結局さなの生理不順は深刻な病気でもなんでもなくて、今はやりのデトックスだかなんだか、夜更かしと夜食の生活習慣を改めたらよくなったと自慢していた。診てもらい損じゃねコイツ。
以来、産婦人科には行ってない。用もないのに足を運べない。
しまむらさんがどうなったかは気になったけど、待合室でたまたま一緒になっただけの他人がそこまで深入りするのもどうかと躊躇し、私はただ、彼女のお腹に宿った命ができれば消えないようにと願っていた。
私は何も知らない子どもで、ひどく身勝手な人間だ。だからこそ、あの時「産んでください」なんて口が裂けても言えなかった。悩んで悩んで悩み抜き、ぎりぎりまで選択をくだせないでいるあの人に、そんな残酷なお願いはできなかった。
待合室のソファーの隅っこ、ポツンと座ったしまむらさんが思い詰めた顔で凝視していたのは、出生前診断のポスターだった。
私もニュースで聞いたことある。
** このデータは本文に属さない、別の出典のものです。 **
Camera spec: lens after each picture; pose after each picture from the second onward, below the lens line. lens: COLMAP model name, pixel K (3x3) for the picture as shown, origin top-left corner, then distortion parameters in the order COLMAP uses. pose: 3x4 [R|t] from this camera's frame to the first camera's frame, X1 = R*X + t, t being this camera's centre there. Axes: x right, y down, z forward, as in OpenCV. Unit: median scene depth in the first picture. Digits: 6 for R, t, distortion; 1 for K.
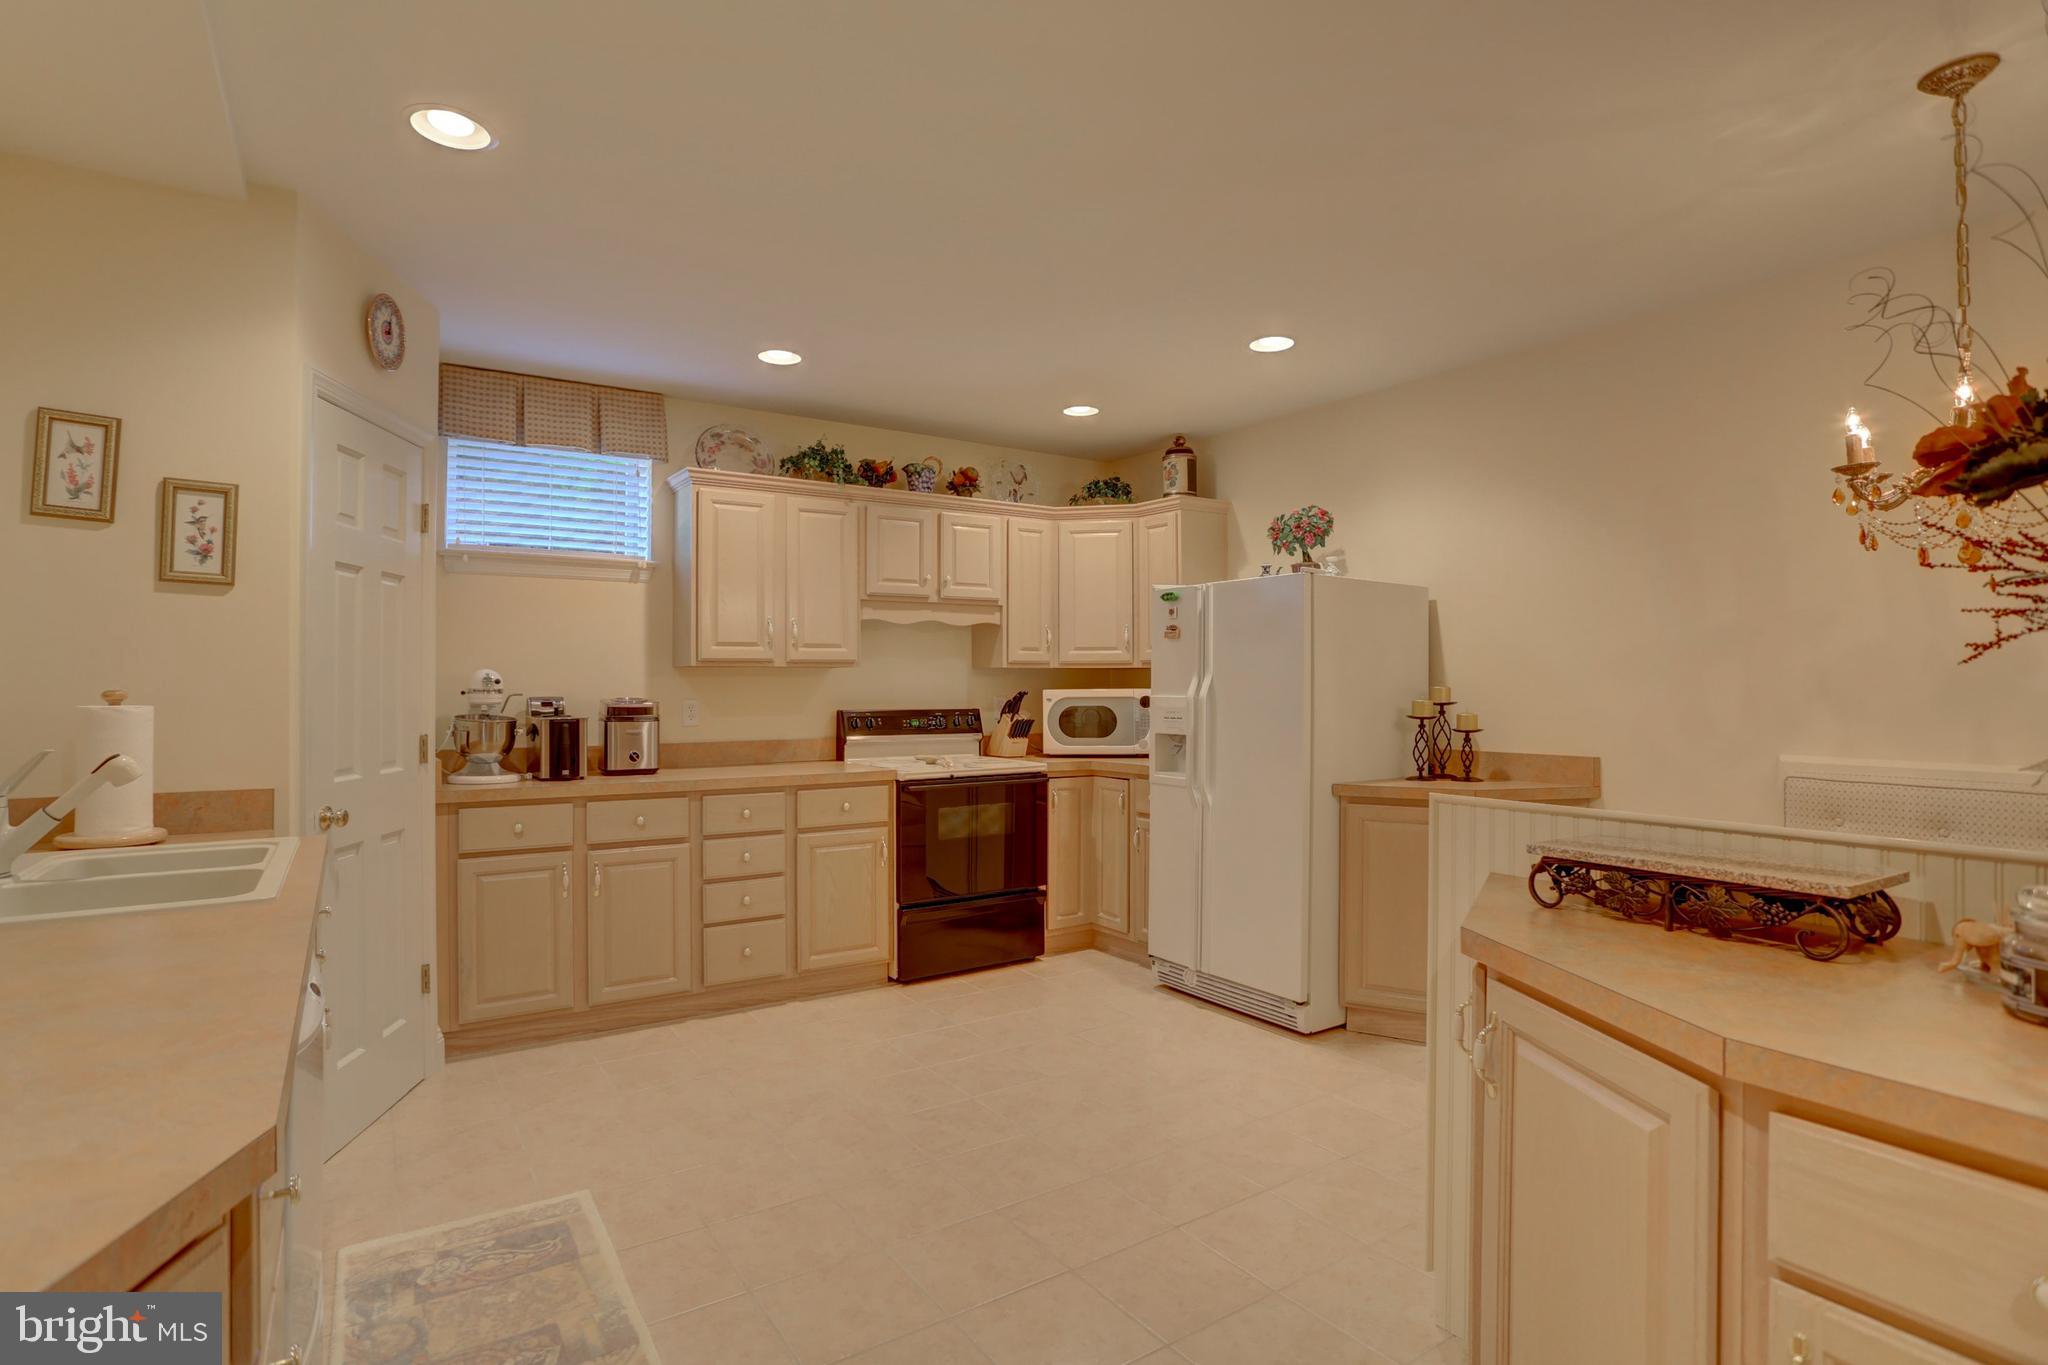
lens RADIAL K [[1011.4, 0, 1022.2], [0, 1011.4, 680.1], [0, 0, 1]] dist [-0.040358, 0.004655]
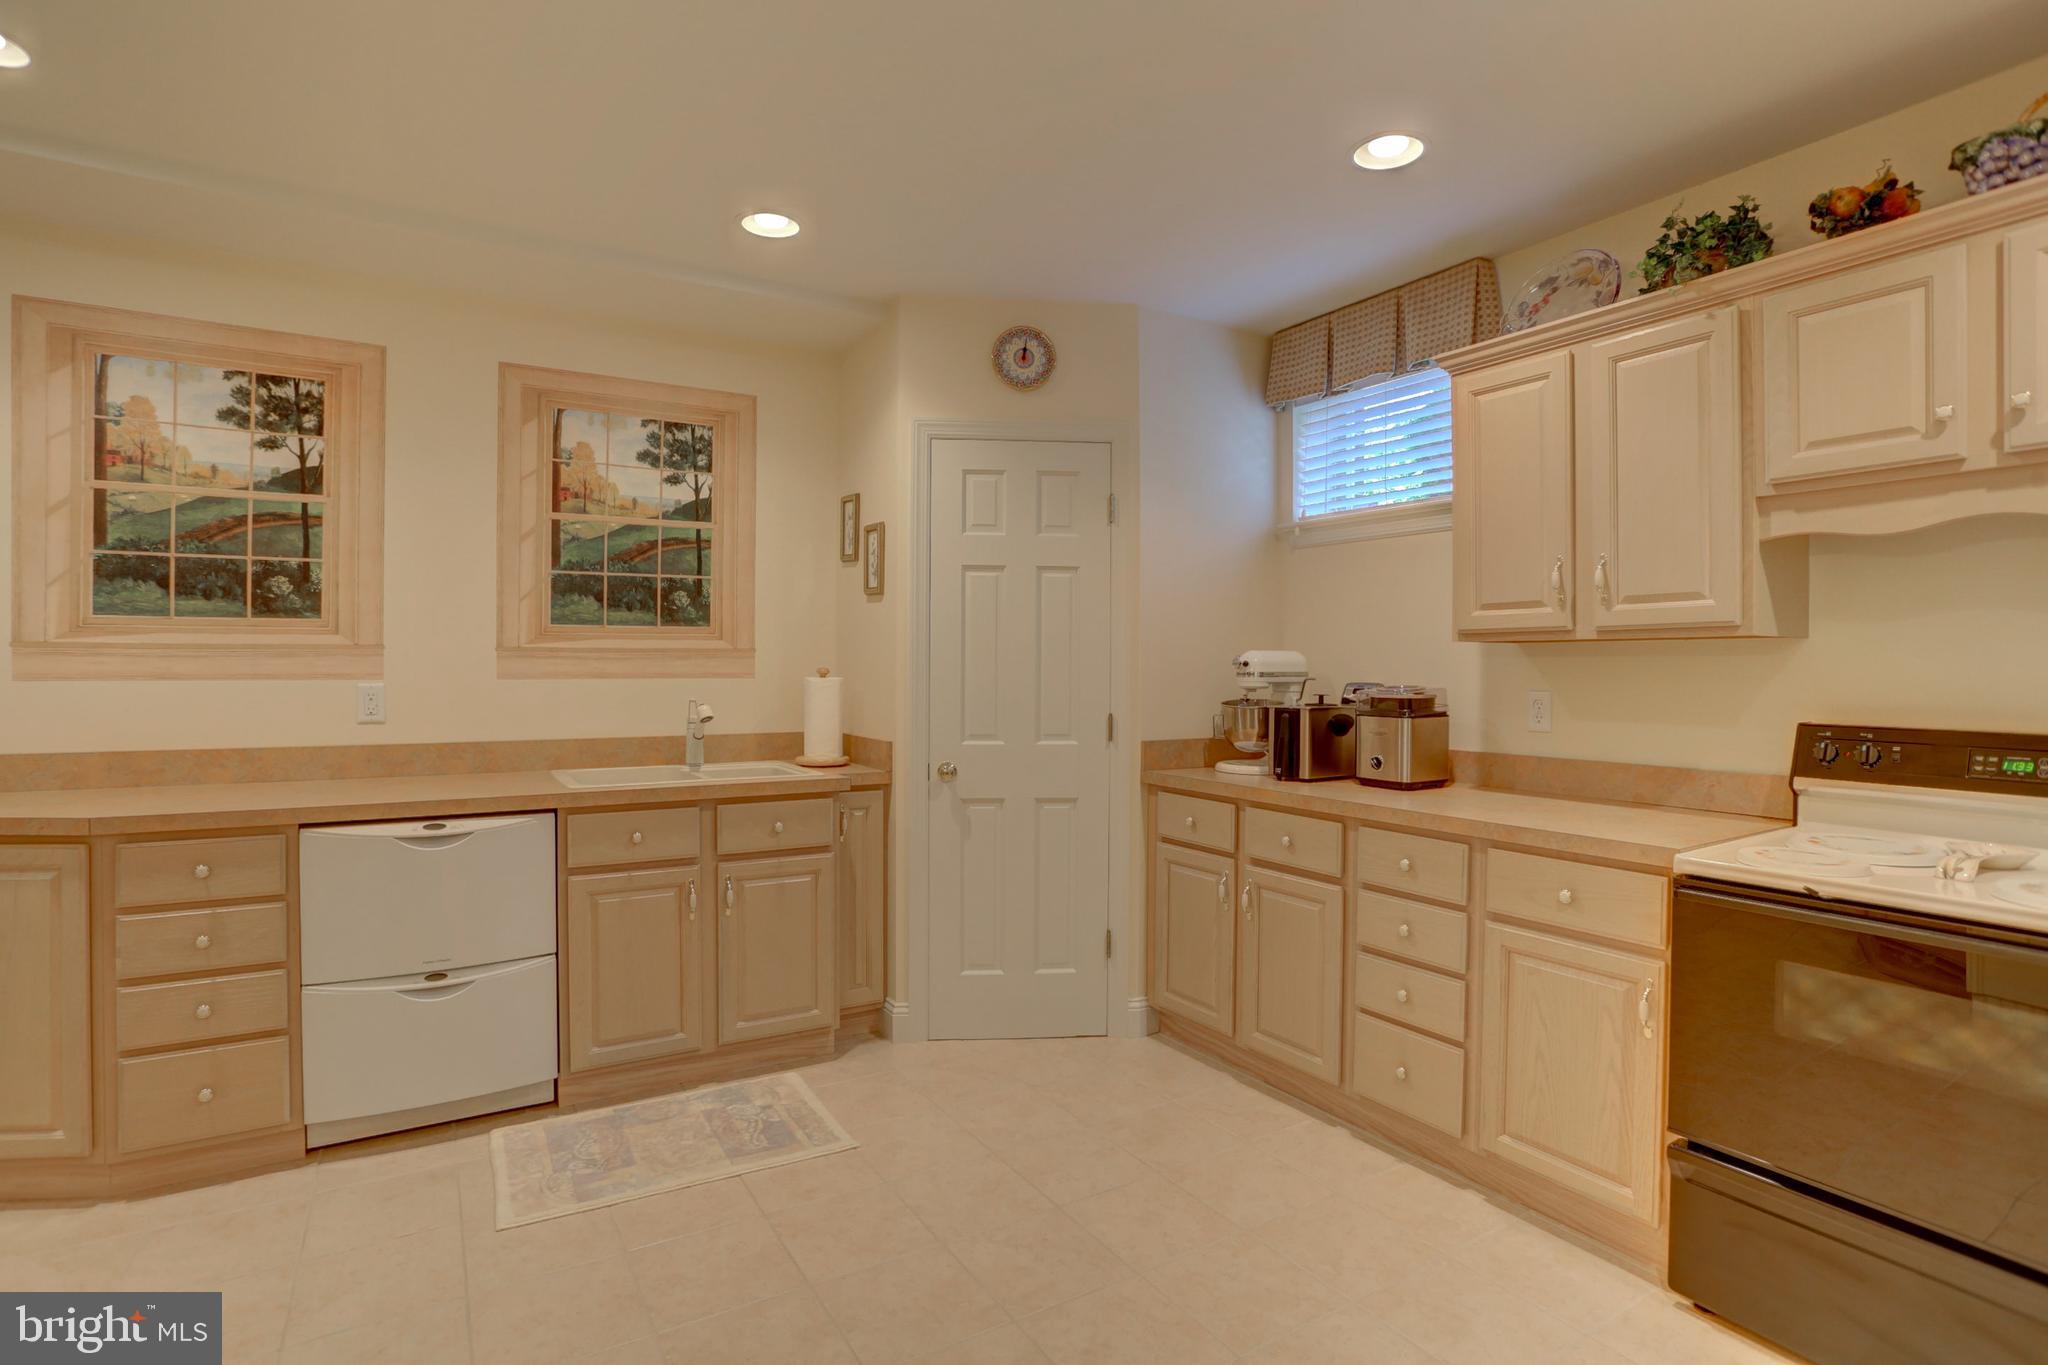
lens RADIAL K [[1011.4, 0, 1023.0], [0, 1011.4, 674.6], [0, 0, 1]] dist [-0.040358, 0.004655]
pose [[-0.046794, 0.009528, -0.998859, 0.372402], [-0.002397, 0.999951, 0.009651, 0.002515], [0.998902, 0.002846, -0.046768, 0.742094]]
赤ちゃんに障害があるかどうか、生まれる前にわかる検査だ。最近じゃ受ける人も少なくないと聞く。
しまむらさんは出生前診断を受けようかどうか悩んでたのだろうか。
受けたから悩んでいたのだろうか。
これもまた私の勝手な思い込みだ。
しまむらさんが悩んでたのは違う理由かもしれなくて、お金とか病気とか家庭の事情とか、どうしようもない理由でお腹に宿った命の行方を決めかねていたのかもしれない。
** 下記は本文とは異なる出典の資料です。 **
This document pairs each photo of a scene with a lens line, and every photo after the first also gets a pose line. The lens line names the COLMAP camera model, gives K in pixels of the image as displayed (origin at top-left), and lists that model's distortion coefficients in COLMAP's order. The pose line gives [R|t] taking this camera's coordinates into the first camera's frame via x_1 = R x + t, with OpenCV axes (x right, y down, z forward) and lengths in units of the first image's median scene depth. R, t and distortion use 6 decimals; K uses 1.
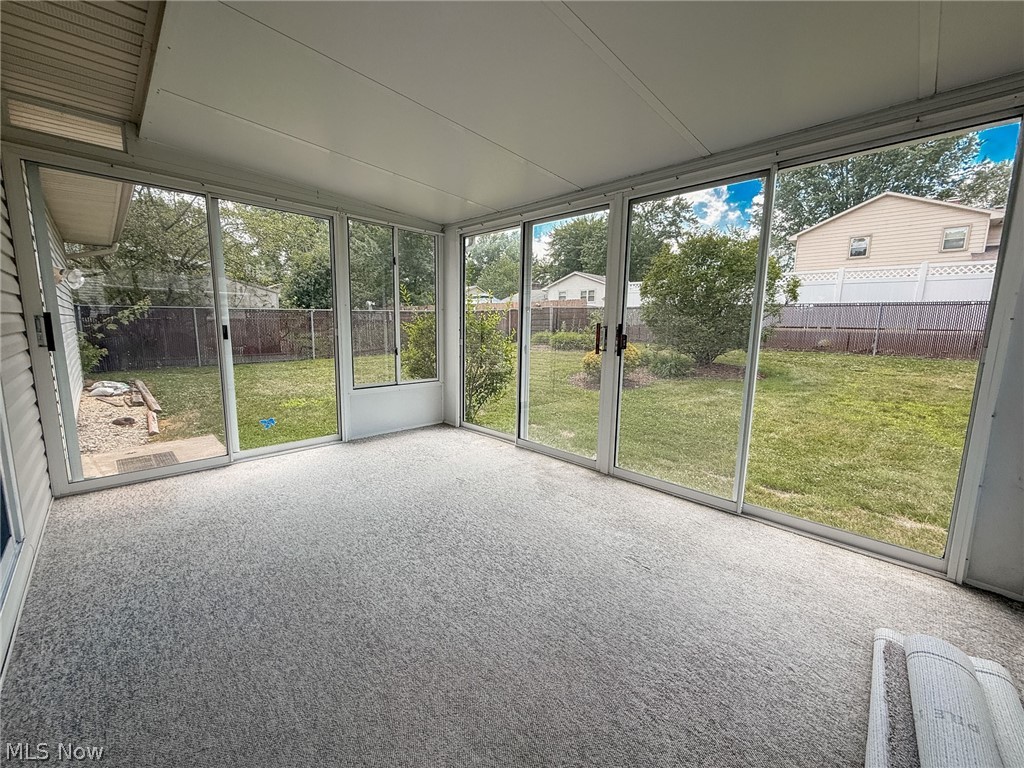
lens RADIAL K [[408.5, 0, 509.2], [0, 408.5, 383.2], [0, 0, 1]] dist [0.001641, -0.000371]
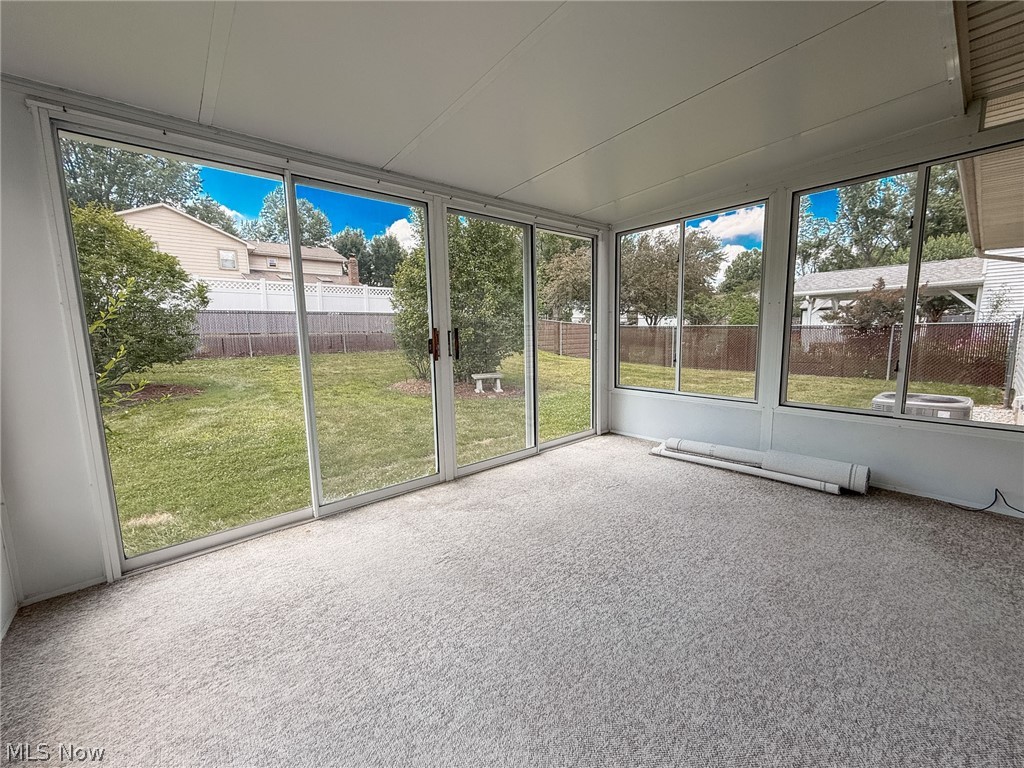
lens RADIAL K [[408.5, 0, 509.8], [0, 408.5, 381.9], [0, 0, 1]] dist [0.001641, -0.000371]
pose [[0.065038, -0.146924, 0.987007, -0.716961], [0.167276, 0.976711, 0.134369, -0.122459], [-0.983763, 0.156363, 0.088100, 0.762425]]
私は馬鹿な中学生で、学校の成績も低空飛行で、世間のことなんかまだ何もわからなくて、空気も読めないからクラスで浮いてる変なヤツだけど、目の前にお母さんを心配して魂を飛ばした赤ちゃんがいて、その赤ちゃんを想ってお腹をなでるお母さんがいたら、見て見ぬふりはできっこない。
数か月後のある日。
生理不順が改善され、すっかり明るくなったさちと一緒に繁華街を歩いてた時、ベビーカーを引いた女の人とすれ違った。
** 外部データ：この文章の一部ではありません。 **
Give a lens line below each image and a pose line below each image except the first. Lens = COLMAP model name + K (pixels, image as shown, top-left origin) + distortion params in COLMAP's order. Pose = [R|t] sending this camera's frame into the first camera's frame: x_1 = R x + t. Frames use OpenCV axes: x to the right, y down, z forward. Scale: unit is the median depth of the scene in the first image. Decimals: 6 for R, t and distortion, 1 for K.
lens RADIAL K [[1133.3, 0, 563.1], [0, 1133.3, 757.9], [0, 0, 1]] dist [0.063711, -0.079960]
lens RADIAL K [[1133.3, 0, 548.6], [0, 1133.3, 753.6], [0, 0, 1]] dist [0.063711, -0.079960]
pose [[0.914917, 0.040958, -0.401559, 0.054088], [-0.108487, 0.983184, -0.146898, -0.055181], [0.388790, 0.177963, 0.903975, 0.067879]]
某ファッションセンターにあった服を着てたから反射的に振り向いたけど、もう人ごみに消えていて、結局しまむらさんかどうかはわからなかった。
「どうしたんサチ」
「ん、なんでも。知り合いっぽかったから……何の話だっけ?」
「もーちゃんと聞いててよ、名前の話だよ。どんな意味があるのって」
「あー……さなはいいよね、おしゃれだよね。糸へんに少ない紗と東西南北の南」
「おかーさんが好きだった漫画の主人公の借りパクだよ。サチは?」
「にんべんにしあわせ」
「人の幸せで倖かあ……いい名前じゃん、愛されてんね」
宙に字を書いて教えてやればさながにっこり笑い、私もなんでか釣られて微笑む。
さなとじゃれあって反対方向へ歩きながら、今のがもししまむらさんだったらかけたかった言葉を、胸の内だけで反芻する。
あなたの子どもは普通じゃないかもしれないけど、優しいいい子ですよ、と。
潮騒のように寄せては返すざわめきに紛れて振り返ったさなが目を見張る。
「さちどしたん」
「え?」
「泣いてんの?」
知らない間に涙ぐんでいたらしい。気恥ずかしさに目尻の露を弾き飛ばし、きっぱり言いきる。
「心の羊水だよ」
「え……」
さちはドン引きするが、私はまあいっかと開き直って遠く青い空を仰ぐ。
きっとしまむらさんは世界中にいる。
待合室のソファーでお腹を抱えてうなだれるしまむらさんを心配する赤ちゃんだって、気付いてもらえなくたってきっとたくさんいる。
まだ瞼や目ができてない赤ちゃんは泣けないから、今だけ代わりに泣いてあげてるんだ。
その時、雑踏の喧騒に紛れて赤ちゃんの笑い声が聞こえた気がしたけど……
それがあの子かどうか、振り向いて確かめるのはやめにした。